__Exercise instructions__. Print the whole listing, keeping every line exactly as given.

__Records supplied__.
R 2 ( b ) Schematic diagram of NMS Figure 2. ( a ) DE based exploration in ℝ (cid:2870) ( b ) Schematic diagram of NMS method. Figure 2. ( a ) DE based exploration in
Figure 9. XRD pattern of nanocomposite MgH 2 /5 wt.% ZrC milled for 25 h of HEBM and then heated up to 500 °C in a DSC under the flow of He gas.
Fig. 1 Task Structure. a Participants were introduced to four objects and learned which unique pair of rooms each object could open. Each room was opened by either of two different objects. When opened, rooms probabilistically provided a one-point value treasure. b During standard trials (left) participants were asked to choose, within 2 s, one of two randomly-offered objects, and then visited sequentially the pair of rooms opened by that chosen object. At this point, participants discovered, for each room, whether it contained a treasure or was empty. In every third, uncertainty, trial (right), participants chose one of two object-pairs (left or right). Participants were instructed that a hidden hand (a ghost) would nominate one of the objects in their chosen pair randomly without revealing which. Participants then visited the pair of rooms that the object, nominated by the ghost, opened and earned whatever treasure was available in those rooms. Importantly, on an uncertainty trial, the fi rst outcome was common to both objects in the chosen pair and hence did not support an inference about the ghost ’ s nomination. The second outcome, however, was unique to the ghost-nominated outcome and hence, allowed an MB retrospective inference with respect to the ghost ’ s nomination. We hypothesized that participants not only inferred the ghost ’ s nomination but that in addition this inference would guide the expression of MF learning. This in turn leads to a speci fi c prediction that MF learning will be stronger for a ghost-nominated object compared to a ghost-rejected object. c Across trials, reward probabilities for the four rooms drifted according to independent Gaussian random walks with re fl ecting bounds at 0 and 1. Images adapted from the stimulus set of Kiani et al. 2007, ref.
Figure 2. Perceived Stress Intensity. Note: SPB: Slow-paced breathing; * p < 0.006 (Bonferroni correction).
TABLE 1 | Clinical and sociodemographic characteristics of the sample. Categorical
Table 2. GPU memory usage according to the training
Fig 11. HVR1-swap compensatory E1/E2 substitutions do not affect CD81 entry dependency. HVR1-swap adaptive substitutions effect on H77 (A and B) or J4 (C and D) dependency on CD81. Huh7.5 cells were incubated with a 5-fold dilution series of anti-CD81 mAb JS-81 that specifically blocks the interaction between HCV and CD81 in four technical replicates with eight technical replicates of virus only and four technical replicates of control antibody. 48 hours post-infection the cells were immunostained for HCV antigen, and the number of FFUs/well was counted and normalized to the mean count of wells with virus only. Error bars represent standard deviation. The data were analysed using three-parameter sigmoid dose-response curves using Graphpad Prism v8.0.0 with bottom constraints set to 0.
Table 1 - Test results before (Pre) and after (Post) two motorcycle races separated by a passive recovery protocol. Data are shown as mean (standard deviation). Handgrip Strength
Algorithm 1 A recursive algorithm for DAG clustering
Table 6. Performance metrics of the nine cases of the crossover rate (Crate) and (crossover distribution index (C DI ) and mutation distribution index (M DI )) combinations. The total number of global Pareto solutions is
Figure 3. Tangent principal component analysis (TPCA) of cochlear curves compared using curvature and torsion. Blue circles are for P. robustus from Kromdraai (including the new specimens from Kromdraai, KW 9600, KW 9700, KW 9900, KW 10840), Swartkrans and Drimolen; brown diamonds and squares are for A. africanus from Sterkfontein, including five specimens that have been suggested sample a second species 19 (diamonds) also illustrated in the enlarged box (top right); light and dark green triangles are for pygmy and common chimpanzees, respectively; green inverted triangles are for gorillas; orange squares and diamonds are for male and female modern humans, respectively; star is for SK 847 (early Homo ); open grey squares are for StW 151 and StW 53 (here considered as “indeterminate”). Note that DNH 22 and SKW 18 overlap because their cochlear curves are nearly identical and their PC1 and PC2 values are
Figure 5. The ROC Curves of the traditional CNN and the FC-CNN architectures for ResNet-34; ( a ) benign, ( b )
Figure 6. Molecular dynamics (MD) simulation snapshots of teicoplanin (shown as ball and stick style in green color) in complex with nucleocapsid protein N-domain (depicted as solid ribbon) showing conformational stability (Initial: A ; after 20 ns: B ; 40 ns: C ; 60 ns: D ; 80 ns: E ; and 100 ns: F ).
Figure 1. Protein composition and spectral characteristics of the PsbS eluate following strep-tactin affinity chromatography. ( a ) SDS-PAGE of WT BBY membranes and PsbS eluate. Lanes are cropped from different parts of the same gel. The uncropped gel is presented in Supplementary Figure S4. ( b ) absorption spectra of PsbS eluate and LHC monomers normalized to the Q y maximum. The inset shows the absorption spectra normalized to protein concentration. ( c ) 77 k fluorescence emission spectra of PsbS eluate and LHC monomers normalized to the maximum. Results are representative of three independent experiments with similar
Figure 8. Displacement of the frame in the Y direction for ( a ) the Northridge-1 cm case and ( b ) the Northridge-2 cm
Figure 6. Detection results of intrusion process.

__Task solution__.
R 2 ( b ) Schematic diagram of NMS Figure 2. ( a ) DE based exploration in ℝ (cid:2870) ( b ) Schematic diagram of NMS method. Figure 2. ( a ) DE based exploration in
Figure 9. XRD pattern of nanocomposite MgH 2 /5 wt.% ZrC milled for 25 h of HEBM and then heated up to 500 °C in a DSC under the flow of He gas.
Fig. 1 Task Structure. a Participants were introduced to four objects and learned which unique pair of rooms each object could open. Each room was opened by either of two different objects. When opened, rooms probabilistically provided a one-point value treasure. b During standard trials (left) participants were asked to choose, within 2 s, one of two randomly-offered objects, and then visited sequentially the pair of rooms opened by that chosen object. At this point, participants discovered, for each room, whether it contained a treasure or was empty. In every third, uncertainty, trial (right), participants chose one of two object-pairs (left or right). Participants were instructed that a hidden hand (a ghost) would nominate one of the objects in their chosen pair randomly without revealing which. Participants then visited the pair of rooms that the object, nominated by the ghost, opened and earned whatever treasure was available in those rooms. Importantly, on an uncertainty trial, the fi rst outcome was common to both objects in the chosen pair and hence did not support an inference about the ghost ’ s nomination. The second outcome, however, was unique to the ghost-nominated outcome and hence, allowed an MB retrospective inference with respect to the ghost ’ s nomination. We hypothesized that participants not only inferred the ghost ’ s nomination but that in addition this inference would guide the expression of MF learning. This in turn leads to a speci fi c prediction that MF learning will be stronger for a ghost-nominated object compared to a ghost-rejected object. c Across trials, reward probabilities for the four rooms drifted according to independent Gaussian random walks with re fl ecting bounds at 0 and 1. Images adapted from the stimulus set of Kiani et al. 2007, ref.
Figure 2. Perceived Stress Intensity. Note: SPB: Slow-paced breathing; * p < 0.006 (Bonferroni correction).
TABLE 1 | Clinical and sociodemographic characteristics of the sample. Categorical
Table 2. GPU memory usage according to the training
Fig 11. HVR1-swap compensatory E1/E2 substitutions do not affect CD81 entry dependency. HVR1-swap adaptive substitutions effect on H77 (A and B) or J4 (C and D) dependency on CD81. Huh7.5 cells were incubated with a 5-fold dilution series of anti-CD81 mAb JS-81 that specifically blocks the interaction between HCV and CD81 in four technical replicates with eight technical replicates of virus only and four technical replicates of control antibody. 48 hours post-infection the cells were immunostained for HCV antigen, and the number of FFUs/well was counted and normalized to the mean count of wells with virus only. Error bars represent standard deviation. The data were analysed using three-parameter sigmoid dose-response curves using Graphpad Prism v8.0.0 with bottom constraints set to 0.
Table 1 - Test results before (Pre) and after (Post) two motorcycle races separated by a passive recovery protocol. Data are shown as mean (standard deviation). Handgrip Strength
Algorithm 1 A recursive algorithm for DAG clustering
Table 6. Performance metrics of the nine cases of the crossover rate (Crate) and (crossover distribution index (C DI ) and mutation distribution index (M DI )) combinations. The total number of global Pareto solutions is
Figure 3. Tangent principal component analysis (TPCA) of cochlear curves compared using curvature and torsion. Blue circles are for P. robustus from Kromdraai (including the new specimens from Kromdraai, KW 9600, KW 9700, KW 9900, KW 10840), Swartkrans and Drimolen; brown diamonds and squares are for A. africanus from Sterkfontein, including five specimens that have been suggested sample a second species 19 (diamonds) also illustrated in the enlarged box (top right); light and dark green triangles are for pygmy and common chimpanzees, respectively; green inverted triangles are for gorillas; orange squares and diamonds are for male and female modern humans, respectively; star is for SK 847 (early Homo ); open grey squares are for StW 151 and StW 53 (here considered as “indeterminate”). Note that DNH 22 and SKW 18 overlap because their cochlear curves are nearly identical and their PC1 and PC2 values are
Figure 5. The ROC Curves of the traditional CNN and the FC-CNN architectures for ResNet-34; ( a ) benign, ( b )
Figure 6. Molecular dynamics (MD) simulation snapshots of teicoplanin (shown as ball and stick style in green color) in complex with nucleocapsid protein N-domain (depicted as solid ribbon) showing conformational stability (Initial: A ; after 20 ns: B ; 40 ns: C ; 60 ns: D ; 80 ns: E ; and 100 ns: F ).
Figure 1. Protein composition and spectral characteristics of the PsbS eluate following strep-tactin affinity chromatography. ( a ) SDS-PAGE of WT BBY membranes and PsbS eluate. Lanes are cropped from different parts of the same gel. The uncropped gel is presented in Supplementary Figure S4. ( b ) absorption spectra of PsbS eluate and LHC monomers normalized to the Q y maximum. The inset shows the absorption spectra normalized to protein concentration. ( c ) 77 k fluorescence emission spectra of PsbS eluate and LHC monomers normalized to the maximum. Results are representative of three independent experiments with similar
Figure 8. Displacement of the frame in the Y direction for ( a ) the Northridge-1 cm case and ( b ) the Northridge-2 cm
Figure 6. Detection results of intrusion process.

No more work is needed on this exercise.